To fight these outbreaks, GPEI created a closely guarded stockpile of a new monovalent OPV type 2 (mOPV2), which can only be released with the approval of the director-general of WHO. If mOPV2 is used judiciously and sparingly, it can stop an outbreak without starting a future one, Zaffran says. Speed is essential because population immunity to the type 2 virus is waning now that it has been removed from the vaccine, setting the stage for an explosive outbreak.
The type 2 vaccine has been released to fight outbreaks in 10 countries, and so far the strategy seems to be working, although a type 2 outbreak in Syria paralyzed 74 children before coming under control last year. The outlier is the DRC.
The outbreak was first detected in June 2017 in Maniema province in the middle of the country. Within days, another case was reported about 900 kilometers away in Haut-Lomami province in the southeast. Genetic analysis revealed it wasn’t the same strain as in Maniema, but a type 2 cVDPV that had emerged independently. Even worse, the sequences indicated both had been circulating undetected for at least 2 years.
The country and its international partners targeted mOPV2 campaigns to eight health districts deemed at highest risk—the minimum, experts thought, to get the maximum effect. But vaccination campaigns in the DRC, with its remote villages, crumbling infrastructure, and weak health system, are tough. They failed to reach enough children. The Haut-Lomami virus broke through, spreading south to Tanganyika and then Haut-Katanga.

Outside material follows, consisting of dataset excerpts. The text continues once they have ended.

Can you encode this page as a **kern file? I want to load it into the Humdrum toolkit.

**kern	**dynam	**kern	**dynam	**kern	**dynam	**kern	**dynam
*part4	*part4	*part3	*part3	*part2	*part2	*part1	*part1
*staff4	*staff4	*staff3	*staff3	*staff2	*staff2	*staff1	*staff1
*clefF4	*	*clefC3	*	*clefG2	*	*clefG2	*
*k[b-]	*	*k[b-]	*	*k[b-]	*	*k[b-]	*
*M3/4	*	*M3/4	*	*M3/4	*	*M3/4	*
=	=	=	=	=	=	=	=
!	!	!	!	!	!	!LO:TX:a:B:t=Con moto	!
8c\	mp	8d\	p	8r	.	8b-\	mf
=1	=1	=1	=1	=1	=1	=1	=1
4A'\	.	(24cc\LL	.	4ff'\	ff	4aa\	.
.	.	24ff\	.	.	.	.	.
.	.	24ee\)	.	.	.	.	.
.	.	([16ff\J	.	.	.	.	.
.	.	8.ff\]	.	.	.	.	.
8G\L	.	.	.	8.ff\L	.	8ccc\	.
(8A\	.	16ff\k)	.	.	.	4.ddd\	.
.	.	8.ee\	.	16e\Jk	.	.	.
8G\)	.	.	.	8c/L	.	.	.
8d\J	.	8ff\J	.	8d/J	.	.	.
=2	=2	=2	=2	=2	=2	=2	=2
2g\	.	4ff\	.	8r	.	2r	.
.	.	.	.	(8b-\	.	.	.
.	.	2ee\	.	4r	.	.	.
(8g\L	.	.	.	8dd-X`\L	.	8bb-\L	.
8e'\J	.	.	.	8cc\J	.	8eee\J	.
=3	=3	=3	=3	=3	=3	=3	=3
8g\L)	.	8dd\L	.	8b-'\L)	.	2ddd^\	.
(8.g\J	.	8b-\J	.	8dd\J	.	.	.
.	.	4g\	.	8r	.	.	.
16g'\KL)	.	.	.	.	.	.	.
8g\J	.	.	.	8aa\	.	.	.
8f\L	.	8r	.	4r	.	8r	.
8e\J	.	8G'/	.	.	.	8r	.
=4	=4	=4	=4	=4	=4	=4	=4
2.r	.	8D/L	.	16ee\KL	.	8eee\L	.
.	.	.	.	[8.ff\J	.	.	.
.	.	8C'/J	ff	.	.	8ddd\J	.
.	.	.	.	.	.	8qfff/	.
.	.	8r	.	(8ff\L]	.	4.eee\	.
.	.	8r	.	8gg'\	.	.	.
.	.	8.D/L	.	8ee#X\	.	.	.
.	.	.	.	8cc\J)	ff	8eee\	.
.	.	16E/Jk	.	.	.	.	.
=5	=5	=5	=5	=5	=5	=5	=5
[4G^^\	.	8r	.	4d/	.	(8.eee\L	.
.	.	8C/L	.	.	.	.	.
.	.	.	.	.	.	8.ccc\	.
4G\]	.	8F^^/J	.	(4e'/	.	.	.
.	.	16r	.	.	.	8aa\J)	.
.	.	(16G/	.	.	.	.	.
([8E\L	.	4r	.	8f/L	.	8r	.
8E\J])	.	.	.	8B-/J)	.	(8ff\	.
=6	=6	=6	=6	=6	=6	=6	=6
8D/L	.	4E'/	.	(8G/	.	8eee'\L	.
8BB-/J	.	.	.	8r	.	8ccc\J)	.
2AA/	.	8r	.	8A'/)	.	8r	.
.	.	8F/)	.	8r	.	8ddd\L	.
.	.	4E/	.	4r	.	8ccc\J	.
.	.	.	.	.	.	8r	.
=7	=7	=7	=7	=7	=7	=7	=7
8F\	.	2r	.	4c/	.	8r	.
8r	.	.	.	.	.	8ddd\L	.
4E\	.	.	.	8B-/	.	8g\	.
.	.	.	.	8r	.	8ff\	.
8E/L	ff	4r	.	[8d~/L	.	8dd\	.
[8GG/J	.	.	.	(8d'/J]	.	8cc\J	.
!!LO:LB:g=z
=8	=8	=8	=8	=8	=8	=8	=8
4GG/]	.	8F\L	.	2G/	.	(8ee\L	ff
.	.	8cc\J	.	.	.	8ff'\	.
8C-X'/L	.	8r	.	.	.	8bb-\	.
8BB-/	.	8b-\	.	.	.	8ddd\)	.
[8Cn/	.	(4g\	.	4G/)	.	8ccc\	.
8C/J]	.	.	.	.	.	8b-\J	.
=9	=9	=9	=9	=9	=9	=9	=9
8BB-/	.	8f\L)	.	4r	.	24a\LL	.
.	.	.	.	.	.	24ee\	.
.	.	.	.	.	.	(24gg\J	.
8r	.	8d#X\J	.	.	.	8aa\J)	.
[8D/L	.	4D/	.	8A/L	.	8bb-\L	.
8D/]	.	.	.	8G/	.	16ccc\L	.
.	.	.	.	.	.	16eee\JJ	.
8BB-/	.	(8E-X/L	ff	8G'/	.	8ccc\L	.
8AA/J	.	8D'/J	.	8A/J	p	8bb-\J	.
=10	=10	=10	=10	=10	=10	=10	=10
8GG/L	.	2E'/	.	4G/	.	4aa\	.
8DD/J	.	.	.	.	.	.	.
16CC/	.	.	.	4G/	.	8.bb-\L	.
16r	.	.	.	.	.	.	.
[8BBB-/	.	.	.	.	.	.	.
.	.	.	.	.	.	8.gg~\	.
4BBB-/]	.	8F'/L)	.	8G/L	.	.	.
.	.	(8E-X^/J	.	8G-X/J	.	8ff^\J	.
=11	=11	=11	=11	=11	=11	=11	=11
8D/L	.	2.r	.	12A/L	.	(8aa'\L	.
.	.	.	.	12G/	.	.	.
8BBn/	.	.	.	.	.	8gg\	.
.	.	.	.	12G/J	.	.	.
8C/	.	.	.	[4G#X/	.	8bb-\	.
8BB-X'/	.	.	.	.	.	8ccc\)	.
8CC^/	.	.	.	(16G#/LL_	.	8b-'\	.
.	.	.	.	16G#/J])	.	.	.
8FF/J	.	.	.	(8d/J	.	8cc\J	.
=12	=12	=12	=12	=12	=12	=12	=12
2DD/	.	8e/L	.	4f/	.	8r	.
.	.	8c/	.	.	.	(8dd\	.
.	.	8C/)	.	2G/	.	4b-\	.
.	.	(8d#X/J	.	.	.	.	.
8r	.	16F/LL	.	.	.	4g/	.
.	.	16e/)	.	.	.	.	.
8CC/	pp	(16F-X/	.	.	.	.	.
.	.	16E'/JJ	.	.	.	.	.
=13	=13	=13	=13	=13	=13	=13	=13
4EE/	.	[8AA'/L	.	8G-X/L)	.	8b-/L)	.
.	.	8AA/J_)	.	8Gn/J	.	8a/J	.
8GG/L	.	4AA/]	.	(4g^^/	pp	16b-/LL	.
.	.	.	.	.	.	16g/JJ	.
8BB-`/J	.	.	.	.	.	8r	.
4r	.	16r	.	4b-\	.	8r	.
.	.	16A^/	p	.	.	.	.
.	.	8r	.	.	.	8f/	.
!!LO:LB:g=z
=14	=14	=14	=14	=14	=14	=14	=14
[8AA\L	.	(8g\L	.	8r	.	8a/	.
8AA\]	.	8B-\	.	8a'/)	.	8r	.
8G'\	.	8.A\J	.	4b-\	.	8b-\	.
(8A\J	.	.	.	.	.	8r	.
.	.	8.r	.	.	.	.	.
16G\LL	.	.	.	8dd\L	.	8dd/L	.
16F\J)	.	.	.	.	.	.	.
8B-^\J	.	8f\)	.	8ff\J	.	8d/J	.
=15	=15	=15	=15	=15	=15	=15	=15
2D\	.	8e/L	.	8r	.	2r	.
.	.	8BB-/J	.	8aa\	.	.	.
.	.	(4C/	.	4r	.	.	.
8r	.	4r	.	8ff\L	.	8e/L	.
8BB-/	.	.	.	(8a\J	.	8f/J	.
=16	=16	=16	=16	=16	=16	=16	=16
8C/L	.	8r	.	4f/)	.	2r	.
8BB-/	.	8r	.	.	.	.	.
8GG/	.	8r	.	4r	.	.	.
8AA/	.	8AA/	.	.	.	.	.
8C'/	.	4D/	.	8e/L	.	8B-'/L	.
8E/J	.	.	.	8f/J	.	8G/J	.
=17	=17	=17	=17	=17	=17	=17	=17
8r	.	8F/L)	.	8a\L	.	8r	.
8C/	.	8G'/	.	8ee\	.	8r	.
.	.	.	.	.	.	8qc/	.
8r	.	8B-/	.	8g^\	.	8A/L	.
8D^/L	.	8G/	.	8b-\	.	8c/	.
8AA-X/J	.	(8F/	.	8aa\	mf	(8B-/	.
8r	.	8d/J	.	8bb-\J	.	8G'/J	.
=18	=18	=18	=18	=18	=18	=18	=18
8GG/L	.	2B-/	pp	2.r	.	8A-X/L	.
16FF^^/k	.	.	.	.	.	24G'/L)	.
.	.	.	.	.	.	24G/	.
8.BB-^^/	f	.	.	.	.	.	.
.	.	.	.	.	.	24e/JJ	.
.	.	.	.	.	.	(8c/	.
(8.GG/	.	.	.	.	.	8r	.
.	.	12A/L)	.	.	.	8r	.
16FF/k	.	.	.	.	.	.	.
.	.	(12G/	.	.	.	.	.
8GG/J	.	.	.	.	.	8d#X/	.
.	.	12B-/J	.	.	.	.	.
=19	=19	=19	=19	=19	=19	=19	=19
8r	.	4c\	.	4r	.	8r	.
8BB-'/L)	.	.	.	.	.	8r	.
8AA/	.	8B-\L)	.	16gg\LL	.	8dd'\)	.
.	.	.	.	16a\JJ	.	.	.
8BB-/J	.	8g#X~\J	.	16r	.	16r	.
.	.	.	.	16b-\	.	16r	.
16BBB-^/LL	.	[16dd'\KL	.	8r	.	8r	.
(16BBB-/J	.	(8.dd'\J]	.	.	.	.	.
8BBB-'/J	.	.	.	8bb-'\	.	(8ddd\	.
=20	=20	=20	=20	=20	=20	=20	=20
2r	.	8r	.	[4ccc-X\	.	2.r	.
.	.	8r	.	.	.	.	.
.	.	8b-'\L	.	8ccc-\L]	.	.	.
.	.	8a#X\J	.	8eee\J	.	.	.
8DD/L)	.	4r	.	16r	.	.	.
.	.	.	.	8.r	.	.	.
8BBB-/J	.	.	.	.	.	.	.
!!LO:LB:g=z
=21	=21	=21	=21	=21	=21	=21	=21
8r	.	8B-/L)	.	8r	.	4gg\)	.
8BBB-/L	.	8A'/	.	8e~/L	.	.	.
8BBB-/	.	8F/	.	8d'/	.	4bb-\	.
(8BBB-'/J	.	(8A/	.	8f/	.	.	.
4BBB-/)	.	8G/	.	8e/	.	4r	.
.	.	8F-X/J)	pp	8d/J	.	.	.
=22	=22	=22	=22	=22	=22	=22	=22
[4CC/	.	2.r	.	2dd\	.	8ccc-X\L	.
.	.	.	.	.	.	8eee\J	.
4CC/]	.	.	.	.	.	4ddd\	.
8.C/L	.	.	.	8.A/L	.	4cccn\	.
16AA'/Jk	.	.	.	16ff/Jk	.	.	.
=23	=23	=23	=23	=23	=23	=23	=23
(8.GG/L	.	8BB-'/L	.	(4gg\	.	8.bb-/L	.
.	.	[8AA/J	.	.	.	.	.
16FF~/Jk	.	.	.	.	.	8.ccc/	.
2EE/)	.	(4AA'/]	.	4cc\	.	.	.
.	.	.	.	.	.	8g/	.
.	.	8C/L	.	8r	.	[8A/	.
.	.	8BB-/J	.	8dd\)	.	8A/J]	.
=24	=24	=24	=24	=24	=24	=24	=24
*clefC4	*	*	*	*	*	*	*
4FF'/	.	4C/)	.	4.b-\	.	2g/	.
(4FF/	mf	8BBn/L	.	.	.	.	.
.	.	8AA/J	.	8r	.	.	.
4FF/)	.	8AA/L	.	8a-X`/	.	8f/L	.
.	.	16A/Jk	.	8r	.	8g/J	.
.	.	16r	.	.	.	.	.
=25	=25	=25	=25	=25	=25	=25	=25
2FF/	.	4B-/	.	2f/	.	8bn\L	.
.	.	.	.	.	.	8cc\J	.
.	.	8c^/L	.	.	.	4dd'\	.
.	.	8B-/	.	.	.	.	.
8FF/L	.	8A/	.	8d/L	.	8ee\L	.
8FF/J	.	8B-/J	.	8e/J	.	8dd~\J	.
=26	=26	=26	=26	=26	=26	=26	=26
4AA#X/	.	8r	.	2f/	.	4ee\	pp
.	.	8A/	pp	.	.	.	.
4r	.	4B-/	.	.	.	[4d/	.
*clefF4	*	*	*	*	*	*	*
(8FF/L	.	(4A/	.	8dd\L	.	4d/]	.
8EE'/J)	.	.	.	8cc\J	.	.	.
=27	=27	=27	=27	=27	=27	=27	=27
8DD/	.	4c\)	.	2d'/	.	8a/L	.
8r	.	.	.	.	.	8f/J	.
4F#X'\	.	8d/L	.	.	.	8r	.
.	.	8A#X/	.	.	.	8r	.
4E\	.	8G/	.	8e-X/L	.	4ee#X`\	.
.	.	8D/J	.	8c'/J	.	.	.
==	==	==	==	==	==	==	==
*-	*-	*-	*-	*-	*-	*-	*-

Then in the first week of June, officials confirmed another case on the other side of the country, not far from the Ebola outbreak, where health workers are already stretched thin. This strain, too, emerged independently, an indication of just how weak surveillance is in the country. More alarming still, about 2 weeks later a polio case was reported in the northeast, close to the Uganda border. The Haut-Lomami virus had made the big jump northward, to an area where no mOPV2 campaigns were underway. “This really increases the risk of international spread,” says Oliver Rosenbauer, spokesperson for polio eradication at WHO. And insecurity in parts of the province “makes everything more dangerous and more complicated.”
In the worst case—if type 2 explodes across Africa, or if case numbers shoot up exponentially—the only option would be to reintroduce OPV2 into routine immunization, says Mark Pallansch, a molecular virologist at the U.S. Centers for Disease Control and Prevention in Atlanta. The switch will have failed, turning back the eradication clock years and ratcheting up costs, which now run about $1 billion a year, to the dismay of tapped-out funders.
But that scenario is years away, Zaffran says. Pallansch agrees. “At present, I truly believe [type 2] cVDPVs can be managed. The only question is for how much longer,” he says.“I have yet to see anything that makes me think eradication is not possible. But the endgame is proving to be much more complicated than eradicating the wild virus.”